Ieri la temperatura dell’acqua era intorno ai 27 gradi quando il gruppo ha avvistato le prime pinne grigie muoversi lente nei riflessi del blu. Nessun segno d’allarme, solo un incontro fatto di rispetto reciproco. “La paura c’è ancora – confessa uno dei sub – ma dura poco. Poi capisci che sei tu l’ospite.”

L’importanza della tutela degli squali

Esperienze come queste stanno diventando sempre più comuni in luoghi come le Fiji, l’Australia occidentale o il Mediterraneo e hanno un obiettivo chiaro: aumentare la consapevolezza sulla necessità di proteggere questi animali. Secondo l’ultimo rapporto della IUCN, un terzo delle popolazioni di squali nel mondo rischia l’estinzione a causa della pesca indiscriminata e della distruzione degli habitat.

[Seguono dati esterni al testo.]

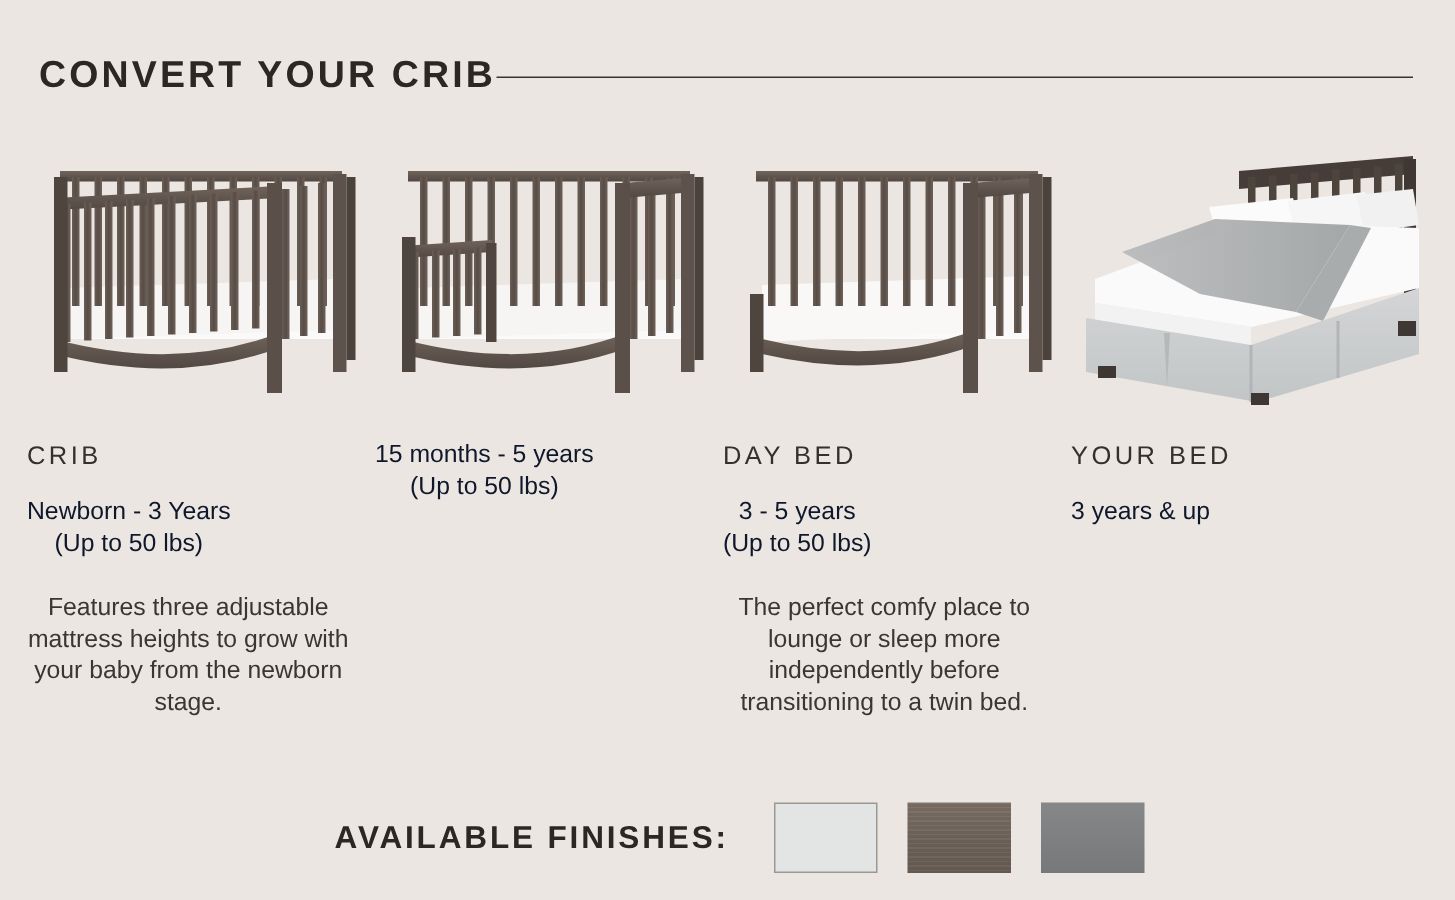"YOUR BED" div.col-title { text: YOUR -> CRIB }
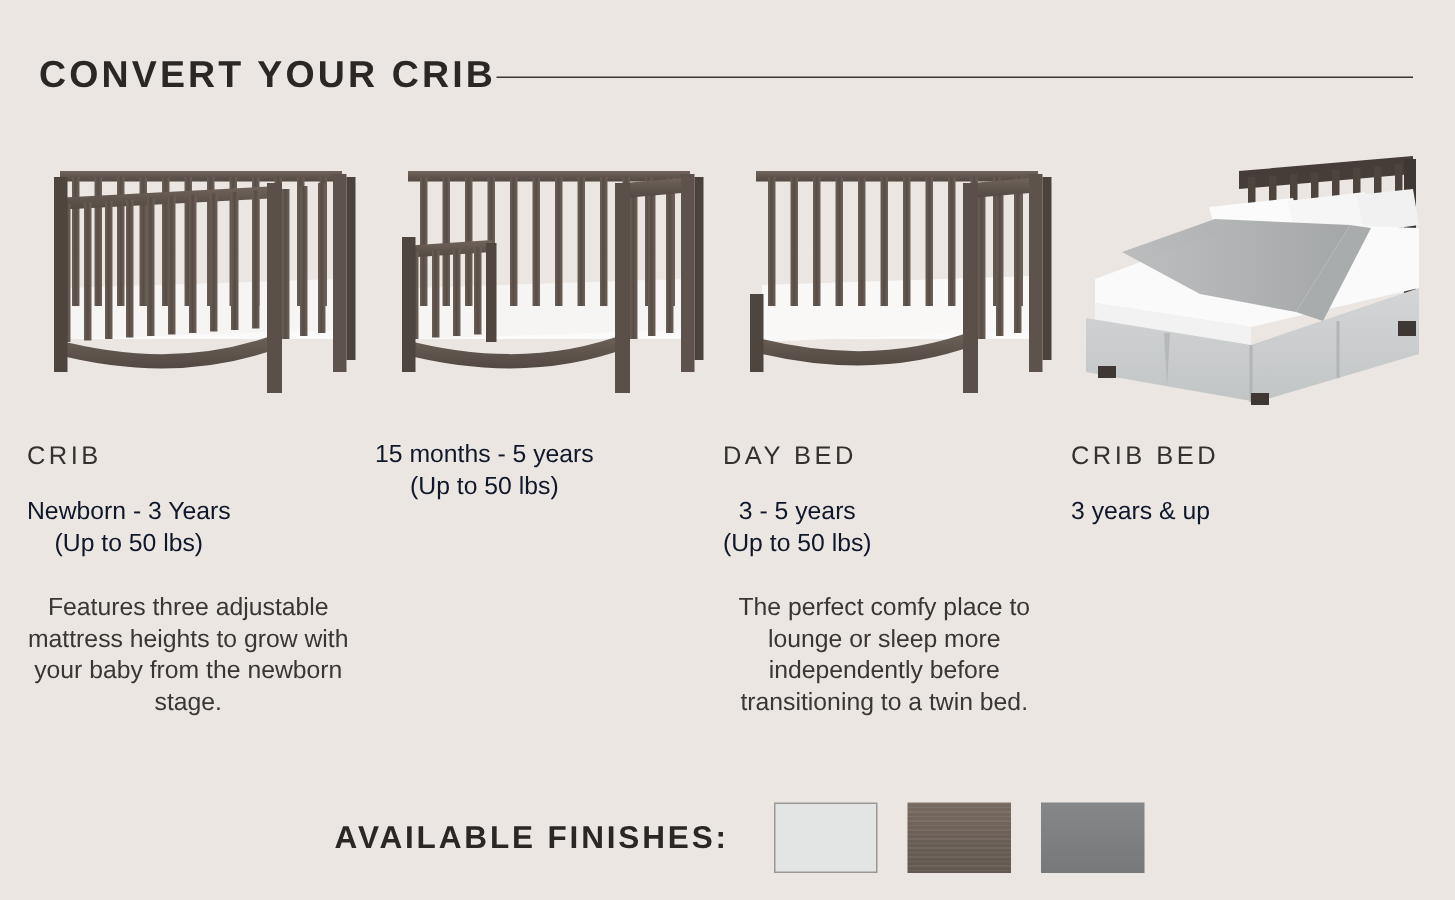"Features three adjustable mattress" .col-desc { font-family: none -> Liberation Mono, monospace }
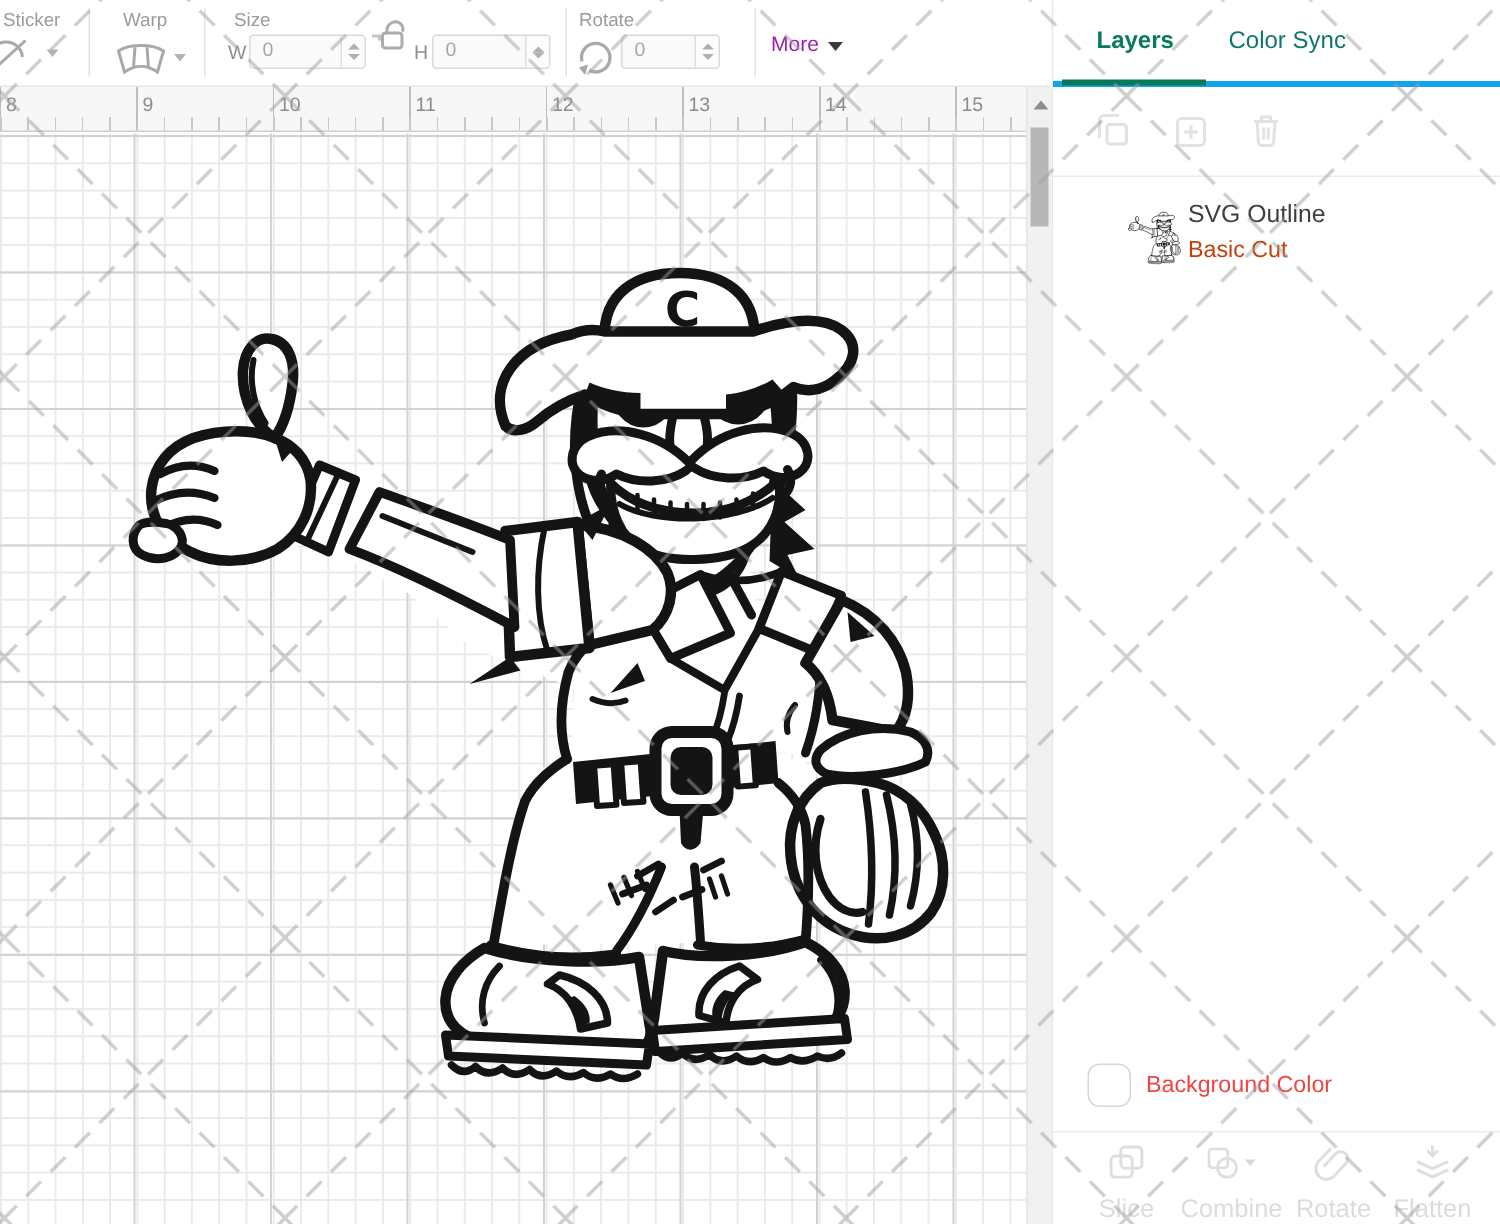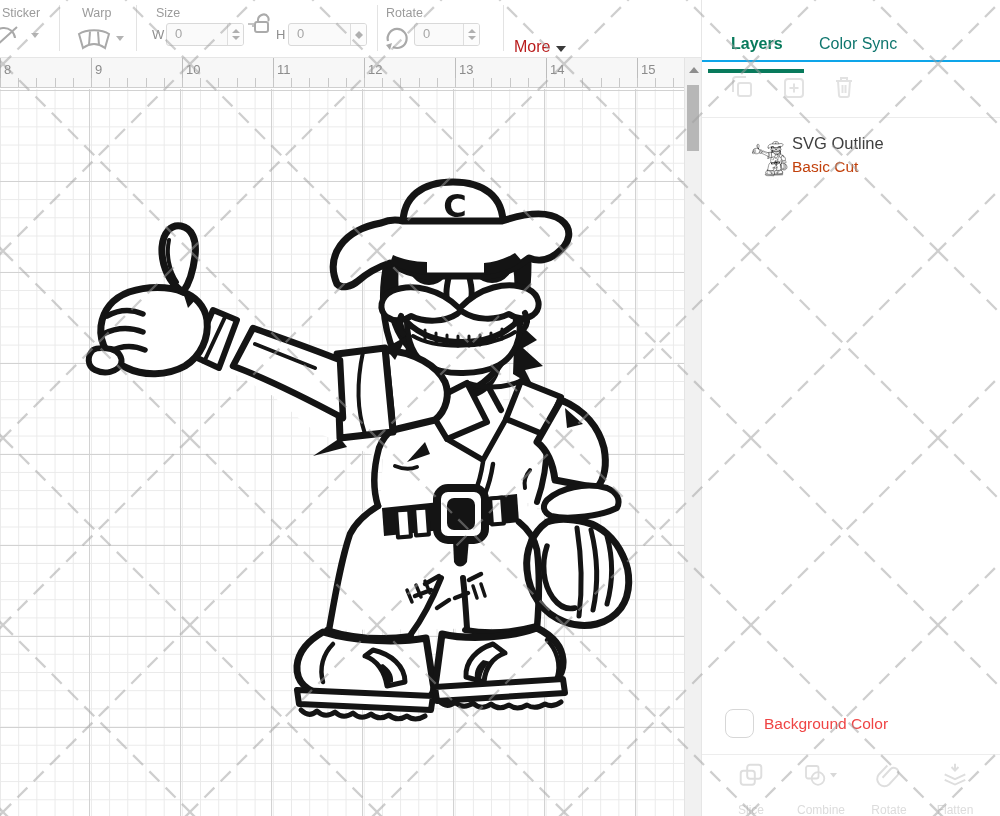"More" .more-btn { color: #b91c1c -> #a21caf; font-size: 16px -> 14px; top: 38px -> 21px }
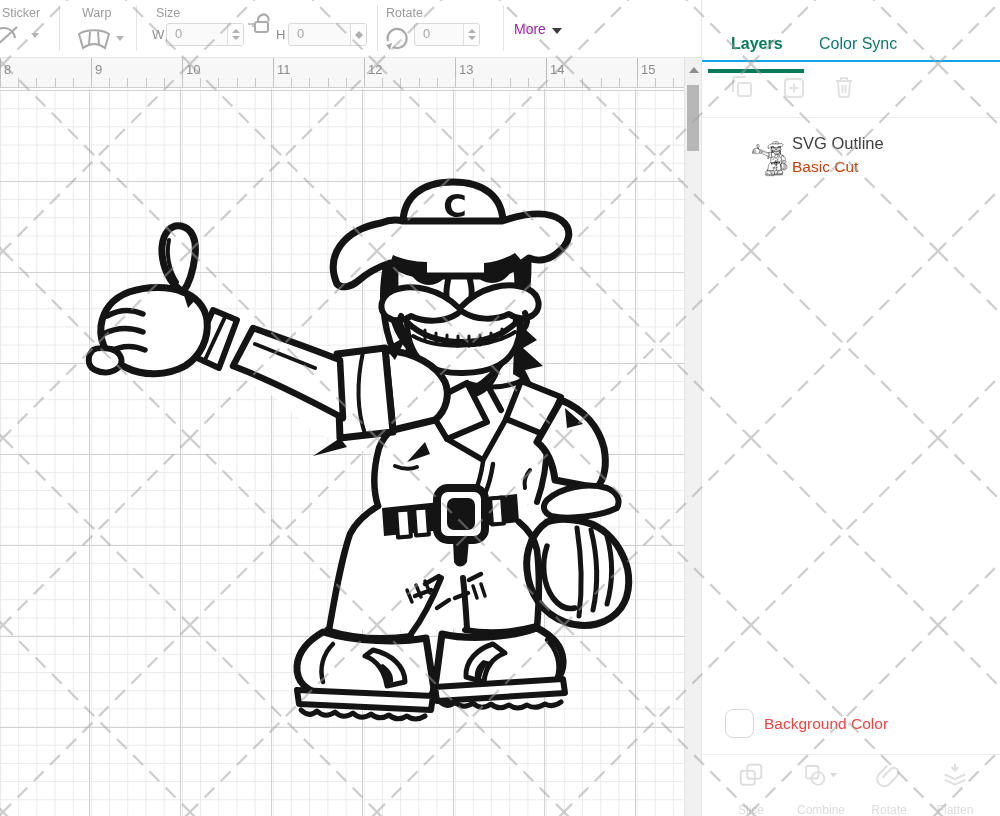"Layers" .panel-header { border-bottom: 2px solid #0ea5e9 -> 4px solid #0ea5e9; height: 46px -> 58px; top: 16px -> 0 }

Il paradosso è tutto qui: animali temuti ma anche tra i più fragili del pianeta. “Se perdiamo gli squali – mette in guardia il direttore del programma Ocean Watch – rischiamo il collasso degli ecosistemi marini.”

In acqua tra paura e fascinazione

L’esperienza diretta cambia anche lo sguardo su queste creature. Sul pontile al ritorno dall’immersione, mentre si asciugano al sole, i partecipanti raccontano dettagli concreti: “L’odore del neoprene bagnato, le mani tese mentre stringi la maschera”. Paure che pian piano si sciolgono in stupore.

Le regole sono semplici: niente movimenti bruschi, occhi aperti ai segnali delle guide, mantenere le distanze giuste. Ma c’è soprattutto un sentimento comune: rispetto vero. “Non siamo padroni del mare”, riflette un giovane turista romano appena salito sulla barca.

Un’immersione che cambia la prospettiva

Insomma, il “shark diving senza gabbia” non è una moda né solo una prova di coraggio fine a sé stessa. È un modo per mettere in discussione idee vecchie e riconoscere che la natura si rivela solo a chi sa mettere da parte le paure. Gli organizzatori locali – attivi ogni mattina dalle 7 alle 11 – dicono che negli ultimi due anni più di 2mila persone hanno vissuto questa esperienza a Capo Verde.

Il fascino misterioso degli squali resta intatto, insieme a una nuova consapevolezza: “Abbiamo più da temere dalla nostra ignoranza che dai loro denti”, scherza una guida poco prima del tramonto sulla spiaggia. Così si chiude una giornata fatta di onde, silenzi e nuove domande sulla convivenza tra uomo e natura.